COLUMNS

Opinion/Owens: Strategic vigilance and rare earth elements

By Mackubin Owens
Opinion

Mackubin Thomas Owens is a senior fellow of the Foreign Policy Research Institute in Philadelphia.

On Sept. 30, President Donald Trump signed an executive order declaring a national emergency in the mining industry with the goal of incentivizing “the domestic production of rare earth minerals [also called rare earth elements (REEs)] critical for military technologies while reducing American dependence on China.” The EO states that the country’s heavy reliance on critical minerals from foreign adversaries constitutes an unusual and extraordinary threat to the national security, foreign policy, and economy of the United States. Trump ordered the appropriate departments to study the matter, examining the feasibility of government grants for production equipment, as well as tariffs, quotas or other import restrictions against China and other foreign adversaries.

REE refers to 17 minerals critical to the manufacturing of missiles and munitions, hypersonic weapons, and radiation-hardened electronics, as well as such consumer goods as cellphones and catalytic converters in automobiles. To cite just two examples, every F-35 fighter requires 920 pounds of REE and each Virginia-class submarine needs 10 times that amount.

The problem is that new domestic REE mines and processing facilities can't get off the ground due to high start-up costs. REE prices need to reach certain thresholds in order to encourage investment in new domestic production.  But REEs are typically byproducts of other minerals such as copper and nickel, the prices of which have been flat in recent years.  Consequently, mining companies have had little incentive to produce REEs. Instead, they are treated as a nuisance, impurities that must be removed. 

Based on market forces alone, REEs are not valuable enough to mine or process, enabling China's heavily subsidized mining industry to dominate global REE production.  As a result, the United States imports 80 percent of these elements directly from China, with much of the remainder indirectly sourced from China through other countries.

Among other things, China’s near monopoly on REEs provides the potential for economic blackmail. For instance, in September of 2010, a Chinese fishing boat rammed two Japanese coast guard vessels in the contested waters of the East China Sea.

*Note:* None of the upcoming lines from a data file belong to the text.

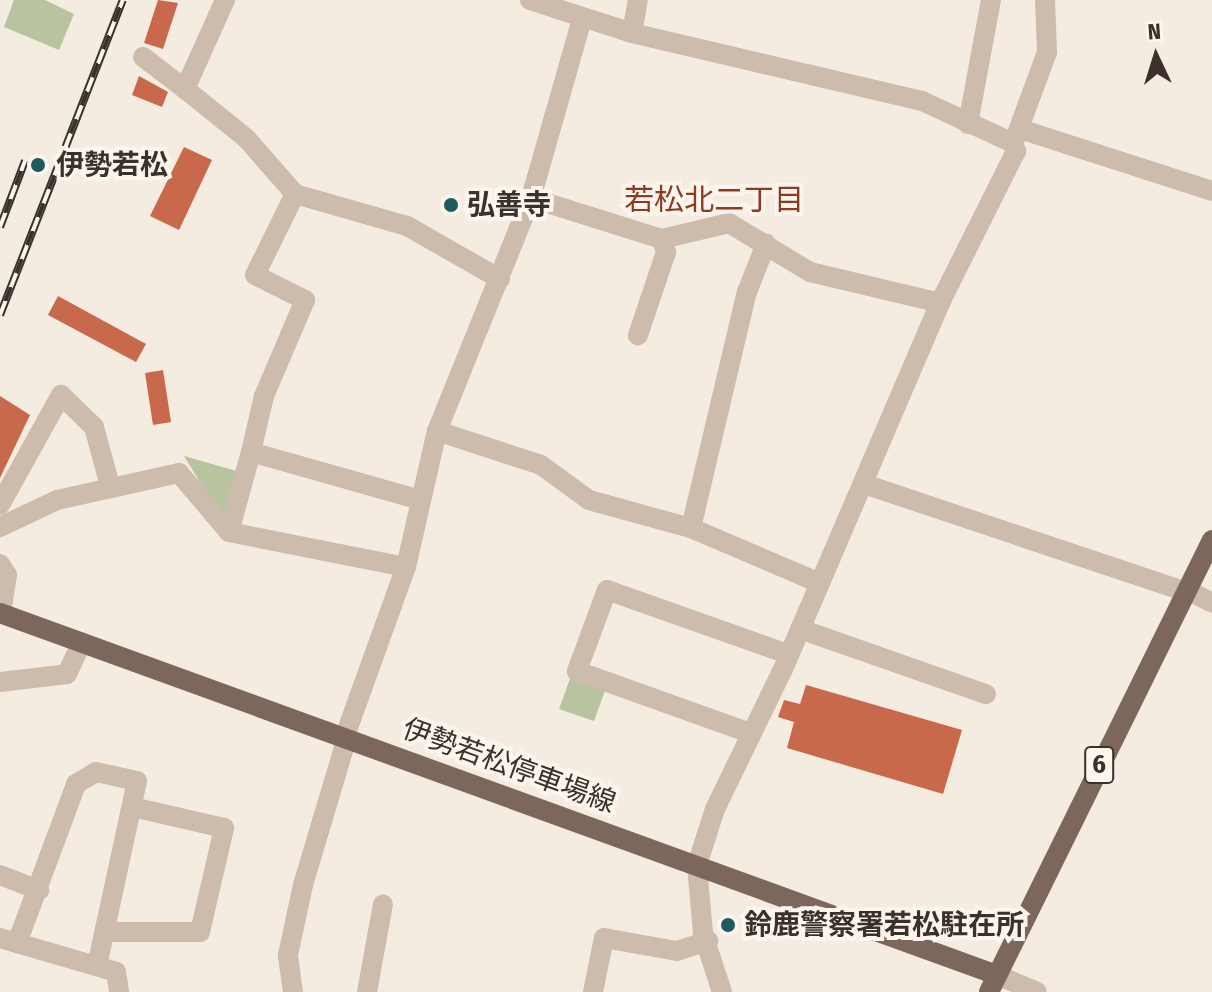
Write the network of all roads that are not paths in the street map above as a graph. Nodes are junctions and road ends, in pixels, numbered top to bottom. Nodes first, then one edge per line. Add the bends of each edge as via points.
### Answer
1 (225, 0) edge
2 (530, 0) edge
3 (638, 0) edge
4 (991, 0) edge
5 (1045, 0) edge
6 (576, 12) edge
7 (632, 33) junction
8 (143, 57) dead end
9 (185, 89) junction
10 (968, 124) junction
11 (1016, 136) junction
12 (1212, 191) edge
13 (295, 194) junction
14 (531, 198) junction
15 (662, 239) junction
16 (766, 244) junction
17 (500, 279) junction
18 (940, 303) junction
19 (638, 335) dead end
20 (437, 431) junction
21 (251, 452) junction
22 (864, 484) junction
23 (110, 486) junction
24 (417, 499) junction
25 (0, 505) edge
26 (0, 527) edge
27 (691, 528) junction
28 (229, 532) junction
29 (1212, 540) edge
30 (0, 564) edge
31 (406, 567) junction
32 (820, 583) junction
33 (1187, 591) junction
34 (1212, 603) edge
35 (1, 613) edge
36 (800, 629) junction
37 (82, 642) junction
38 (788, 654) junction
39 (0, 682) edge
40 (986, 694) dead end
41 (750, 733) junction
42 (346, 736) junction
43 (132, 807) junction
44 (697, 865) junction
45 (0, 875) edge
46 (39, 890) junction
47 (383, 904) dead end
48 (105, 932) junction
49 (9, 940) edge
50 (708, 941) junction
51 (97, 966) junction
52 (993, 983) edge
53 (119, 992) edge
54 (293, 992) edge
55 (367, 992) edge
56 (593, 992) edge
57 (722, 992) edge
58 (1037, 992) edge

1 - 9 street
2 - 6 street
3 - 7 street
4 - 10 street
5 - 11 street via 1047,52
6 - 7 street
6 - 14 street
7 - 10 street via 922,101
8 - 9 street
9 - 13 street via 246,138
10 - 11 street
11 - 12 street
11 - 18 street via 1016,151
13 - 17 street via 407,226
13 - 21 street via 255,275 305,300 264,396
14 - 15 street
14 - 17 street
15 - 16 street via 729,223
15 - 19 street via 666,252
16 - 18 street via 810,272
16 - 27 street via 747,292
17 - 20 street
18 - 22 street
20 - 24 street
20 - 27 street via 541,465 589,500
21 - 24 street
21 - 28 street
22 - 32 street
22 - 33 street
23 - 25 street via 94,427 61,395
23 - 26 street
23 - 28 street via 179,473
24 - 31 street
27 - 32 street
28 - 31 street
29 - 33 main road, 6
30 - 35 street via 7,575
31 - 42 street
32 - 36 street
33 - 34 street
33 - 52 main road, 6
35 - 37 main road, 伊勢若松停車場線
36 - 38 street
36 - 40 street
37 - 39 street via 67,674
37 - 42 main road, 伊勢若松停車場線
38 - 41 street
38 - 41 street via 607,590 577,671
41 - 44 street
42 - 44 main road, 伊勢若松停車場線
42 - 54 street via 288,955
43 - 46 street via 137,781 96,772 76,784
43 - 48 street
43 - 48 street via 224,828 200,932
44 - 50 street
44 - 52 main road, 伊勢若松停車場線
45 - 46 street
46 - 49 street
47 - 55 street
48 - 51 street
49 - 51 street
50 - 56 street via 677,951 604,938
50 - 57 street
51 - 53 street via 116,972
52 - 58 street

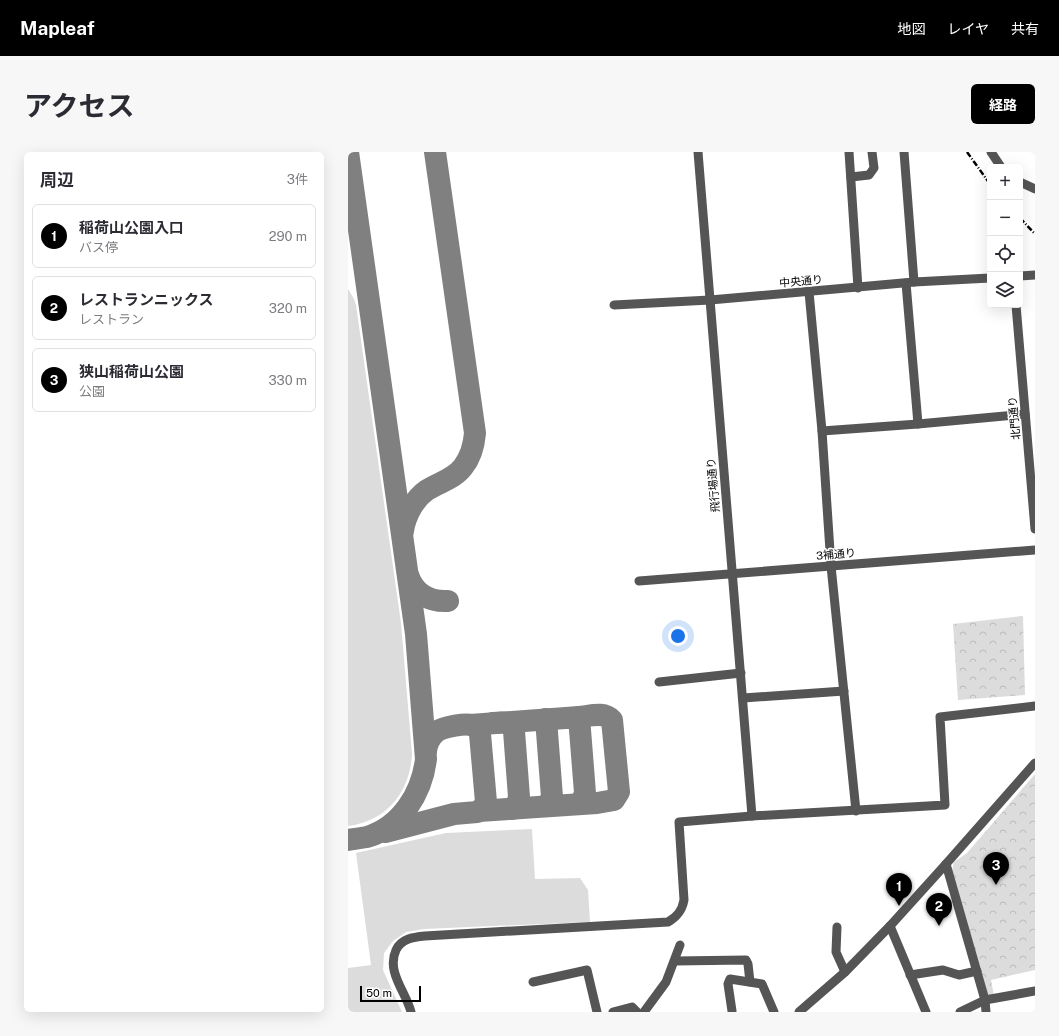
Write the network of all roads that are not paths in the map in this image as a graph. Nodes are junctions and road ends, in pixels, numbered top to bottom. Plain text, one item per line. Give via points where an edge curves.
1 (698, 152) edge
2 (848, 152) edge
3 (872, 152) edge
4 (904, 152) edge
5 (991, 152) edge
6 (999, 164) edge
7 (851, 177) junction
8 (1023, 183) edge
9 (1035, 189) edge
10 (1035, 275) edge
11 (1023, 276) edge
12 (987, 278) edge
13 (910, 283) junction
14 (858, 288) junction
15 (809, 292) junction
16 (710, 300) junction
17 (614, 306) dead end
18 (1016, 308) edge
19 (1025, 414) junction
20 (918, 424) junction
21 (822, 431) junction
22 (1035, 529) edge
23 (1035, 550) edge
24 (831, 566) junction
25 (732, 574) junction
26 (639, 581) dead end
27 (740, 673) junction
28 (659, 682) dead end
29 (844, 691) junction
30 (743, 698) junction
31 (1035, 706) edge
32 (1035, 763) edge
33 (856, 811) junction
34 (752, 816) junction
35 (946, 864) junction
36 (890, 926) junction
37 (836, 927) dead end
38 (680, 945) dead end
39 (675, 961) junction
40 (977, 971) junction
41 (845, 972) junction
42 (910, 975) junction
43 (533, 982) dead end
44 (750, 982) junction
45 (1035, 991) edge
46 (986, 1000) junction
47 (732, 1011) dead end
48 (411, 1012) edge
49 (597, 1012) edge
50 (613, 1012) edge
51 (637, 1012) edge
52 (644, 1012) edge
53 (774, 1012) edge
54 (800, 1012) edge
55 (926, 1012) edge
56 (960, 1012) edge
57 (986, 1012) edge

1 - 16 street, 飛行場通り
2 - 7 street
3 - 7 street via 874,168 869,176
4 - 13 street
5 - 6 street
7 - 14 street
8 - 9 street
10 - 11 street
12 - 13 street, 中央通り
13 - 14 street, 中央通り
13 - 20 street
14 - 15 street, 中央通り
15 - 16 street, 中央通り
15 - 21 street
16 - 17 street, 中央通り
16 - 25 street, 飛行場通り
18 - 19 street, 北門通り
19 - 20 street
19 - 22 street, 北門通り
20 - 21 street
21 - 24 street
23 - 24 street, 3補通り
24 - 25 street, 3補通り
24 - 29 street
25 - 26 street, 3補通り
25 - 27 street, 飛行場通り
27 - 28 street
27 - 30 street, 飛行場通り
29 - 30 street
29 - 33 street
30 - 34 street, 飛行場通り
31 - 33 street via 940,717 945,805
32 - 35 street
33 - 34 street
34 - 48 street via 678,822 684,900 680,912 668,922 425,936 405,940 398,946 393,963 394,973
35 - 36 street
35 - 40 street
36 - 41 street
36 - 42 street
37 - 41 street via 836,952
38 - 39 street
39 - 44 street via 746,960
39 - 52 street via 666,982
40 - 42 street via 959,975 943,970
40 - 46 street
41 - 54 street
42 - 55 street
43 - 49 street via 587,970
44 - 47 street via 730,980 728,984
44 - 53 street via 762,984
45 - 46 street
46 - 56 street
46 - 57 street
50 - 51 street via 632,1007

The Japanese government announced its intention to try the captain of the fishing boat. In response, the Chinese government took retaliatory measures to include an embargo on REE sales to Japan.

Fortunately, the risk created by U.S. dependence on China for critical minerals is now generally recognized.  Following Trump’s EO, Ellen Lord, Undersecretary of Defense for Acquisition and Sustainment, testified before the Senate Armed Services Subcommittee on Readiness and Management, calling for a U.S. rare earth mineral strategy.

The United States needs to develop a "commercially viable" minerals supply chain that will require government involvement along the lines suggested by Undersecretary Lord: increase U.S. REE stockpiles; require the government and certain businesses to purchase REEs and other minerals from domestic mines instead of importing them; offer matching funds to encourage private-sector investment in REE production; provide tax credits to companies that repatriate jobs from China; ban federal contracts to companies that outsource to China; and broaden the mandate of  the Committee on Foreign Investments in the United States (CFIUS) to include economic security and strategic vigilance.

But the long run key to reducing REE vulnerability is sustained attention to the problem rather than the episodic and short-lived responses that have characterized past U.S. actions. This means a prudent approach to “market fundamentalism,” the predisposition to make a fetish of “free trade.” The fact is that free trade works only when the parties to trade agreements act in good faith. China has not done so, and indeed, has gamed the system to change trade from a positive-sum game, in which both parties benefit, to a zero-sum game, in which there is no reciprocity. Prudence requires us to recognize the inability of the market alone to address geostrategic vulnerabilities.